Problem to solve:
Rewrite the lines below, replacing every "Заказать" with "Купить" and changing nothing else. Omit the pictures.

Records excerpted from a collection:
######

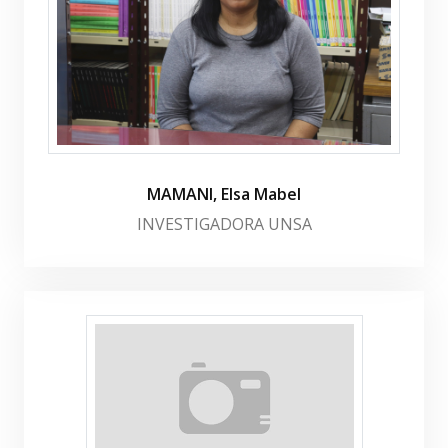
MAMANI, Elsa Mabel
INVESTIGADORA UNSA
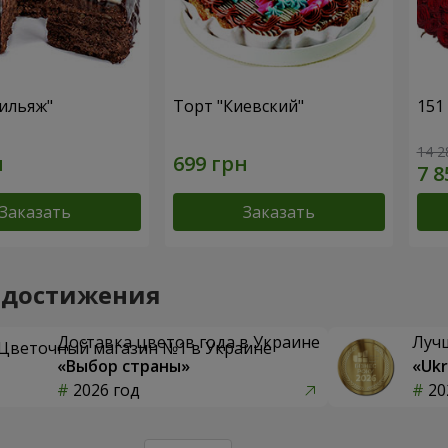
ильяж"
Торт "Киевский"
151
14 2
Заказать
Заказать
 достижения
Доставка цветов года в Украине
Луч
«Выбор страны»
«Ukr
2026 год
20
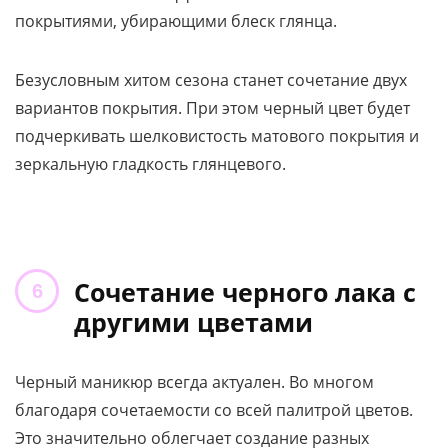
покрытиями, убирающими блеск глянца.
Безусловным хитом сезона станет сочетание двух
вариантов покрытия. При этом черный цвет будет
подчеркивать шелковистость матового покрытия и
зеркальную гладкость глянцевого.
Сочетание черного лака с
другими цветами
Черный маникюр всегда актуален. Во многом
благодаря сочетаемости со всей палитрой цветов.
Это значительно облегчает создание разных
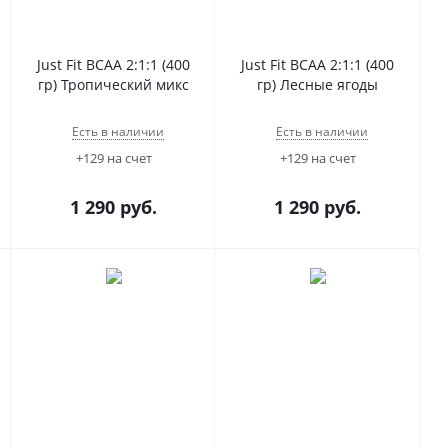
Just Fit BCAA 2:1:1 (400
Just Fit BCAA 2:1:1 (400
гр) Тропический микс
гр) Лесные ягоды
Есть в наличии
Есть в наличии
+129 на счет
+129 на счет
1 290
руб.
1 290
руб.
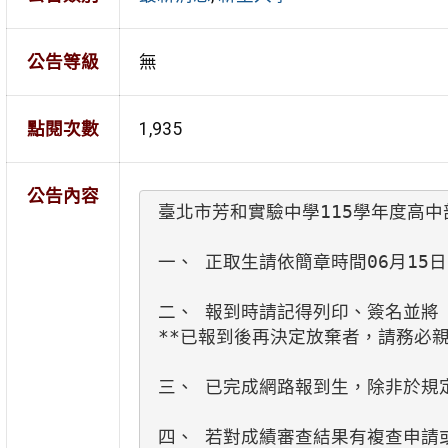
公告等級
無
點閱次數
1,935
公告內容
臺北市芳和實驗中學115學年度高中
一、 正取生請依簡章時間06月15
二、 報到時請記得列印、簽名並將「
**已報到後再決定放棄者，請務必
三、 已完成網路報到生，除非於規定
四、 若對成績審查結果有複查申請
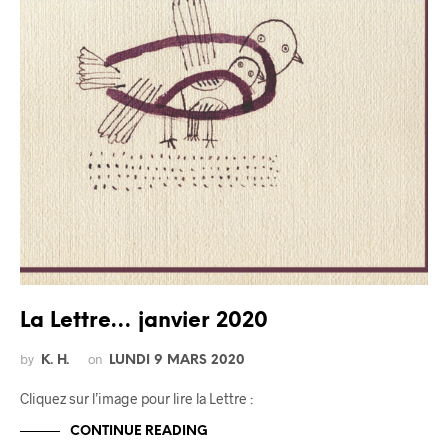
La Lettre… janvier 2020
by
on
K. H.
LUNDI 9 MARS 2020
Cliquez sur l’image pour lire la Lettre :
CONTINUE READING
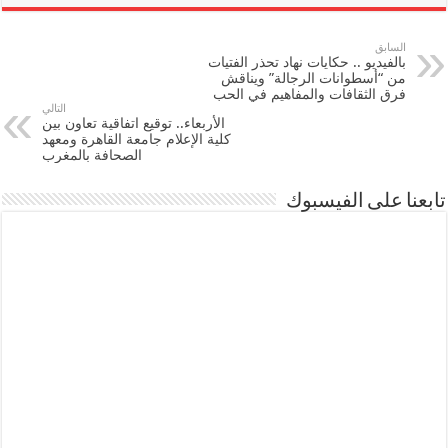
السابق
بالفيديو .. حكايات نهاد تحذر الفتيات
من “أسطوانات الرجالة” ويناقش
فرق الثقافات والمفاهيم في الحب
التالي
الأربعاء.. توقيع اتفاقية تعاون بين
كلية الإعلام جامعة القاهرة ومعهد
الصحافة بالمغرب
تابعنا على الفيسبوك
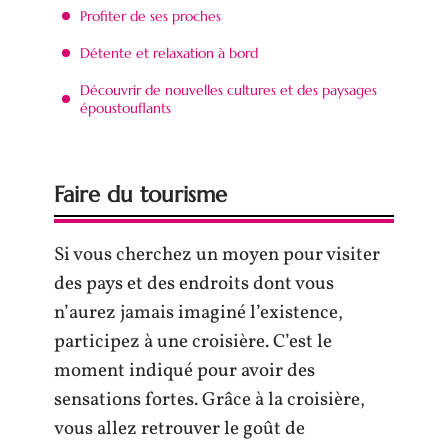
Profiter de ses proches
Détente et relaxation à bord
Découvrir de nouvelles cultures et des paysages
époustouflants
Faire du tourisme
Si vous cherchez un moyen pour visiter
des pays et des endroits dont vous
n’aurez jamais imaginé l’existence,
participez à une croisière. C’est le
moment indiqué pour avoir des
sensations fortes. Grâce à la croisière,
vous allez retrouver le goût de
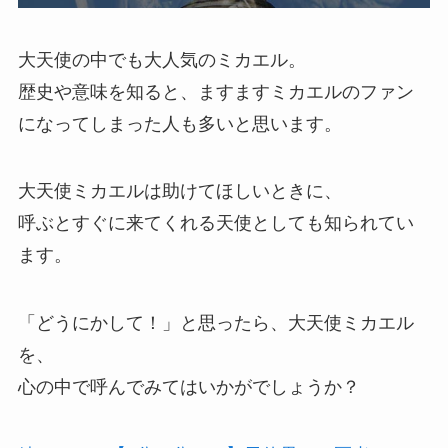
大天使の中でも大人気のミカエル。
歴史や意味を知ると、ますますミカエルのファン
になってしまった人も多いと思います。
大天使ミカエルは助けてほしいときに、
呼ぶとすぐに来てくれる天使としても知られてい
ます。
「どうにかして！」と思ったら、大天使ミカエル
を、
心の中で呼んでみてはいかがでしょうか？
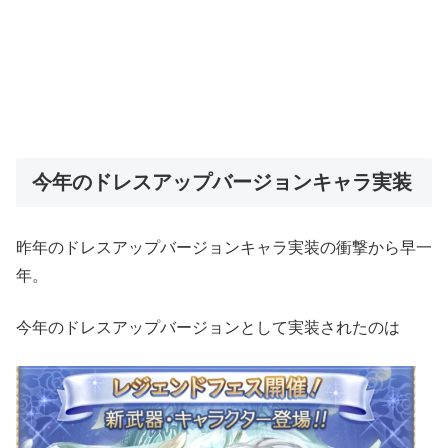
今年のドレスアップバージョンキャラ実装
昨年のドレスアップバージョンキャラ実装の衝撃から早一
年。
今年のドレスアップバージョンとして実装されたのは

######

Response area:
MAMANI, Elsa Mabel
INVESTIGADORA UNSA
ильяж"
Торт "Киевский"
151
14 2
Купить
Купить
 достижения
Доставка цветов года в Украине
Луч
«Выбор страны»
«Ukr
2026 год
20
покрытиями, убирающими блеск глянца.
Безусловным хитом сезона станет сочетание двух
вариантов покрытия. При этом черный цвет будет
подчеркивать шелковистость матового покрытия и
зеркальную гладкость глянцевого.
Сочетание черного лака с
другими цветами
Черный маникюр всегда актуален. Во многом
благодаря сочетаемости со всей палитрой цветов.
Это значительно облегчает создание разных
Just Fit BCAA 2:1:1 (400
Just Fit BCAA 2:1:1 (400
гр) Тропический микс
гр) Лесные ягоды
Есть в наличии
Есть в наличии
+129 на счет
+129 на счет
1 290
руб.
1 290
руб.
公告等級
無
點閱次數
1,935
公告內容
臺北市芳和實驗中學115學年度高中
一、 正取生請依簡章時間06月15
二、 報到時請記得列印、簽名並將「
**已報到後再決定放棄者，請務必
三、 已完成網路報到生，除非於規定
四、 若對成績審查結果有複查申請
La Lettre… janvier 2020
by
on
K. H.
LUNDI 9 MARS 2020
Cliquez sur l’image pour lire la Lettre :
CONTINUE READING
السابق
بالفيديو .. حكايات نهاد تحذر الفتيات
من “أسطوانات الرجالة” ويناقش
فرق الثقافات والمفاهيم في الحب
التالي
الأربعاء.. توقيع اتفاقية تعاون بين
كلية الإعلام جامعة القاهرة ومعهد
الصحافة بالمغرب
تابعنا على الفيسبوك
Profiter de ses proches
Détente et relaxation à bord
Découvrir de nouvelles cultures et des paysages
époustouflants
Faire du tourisme
Si vous cherchez un moyen pour visiter
des pays et des endroits dont vous
n’aurez jamais imaginé l’existence,
participez à une croisière. C’est le
moment indiqué pour avoir des
sensations fortes. Grâce à la croisière,
vous allez retrouver le goût de
大天使の中でも大人気のミカエル。
歴史や意味を知ると、ますますミカエルのファン
になってしまった人も多いと思います。
大天使ミカエルは助けてほしいときに、
呼ぶとすぐに来てくれる天使としても知られてい
ます。
「どうにかして！」と思ったら、大天使ミカエル
を、
心の中で呼んでみてはいかがでしょうか？
今年のドレスアップバージョンキャラ実装
昨年のドレスアップバージョンキャラ実装の衝撃から早一
年。
今年のドレスアップバージョンとして実装されたのは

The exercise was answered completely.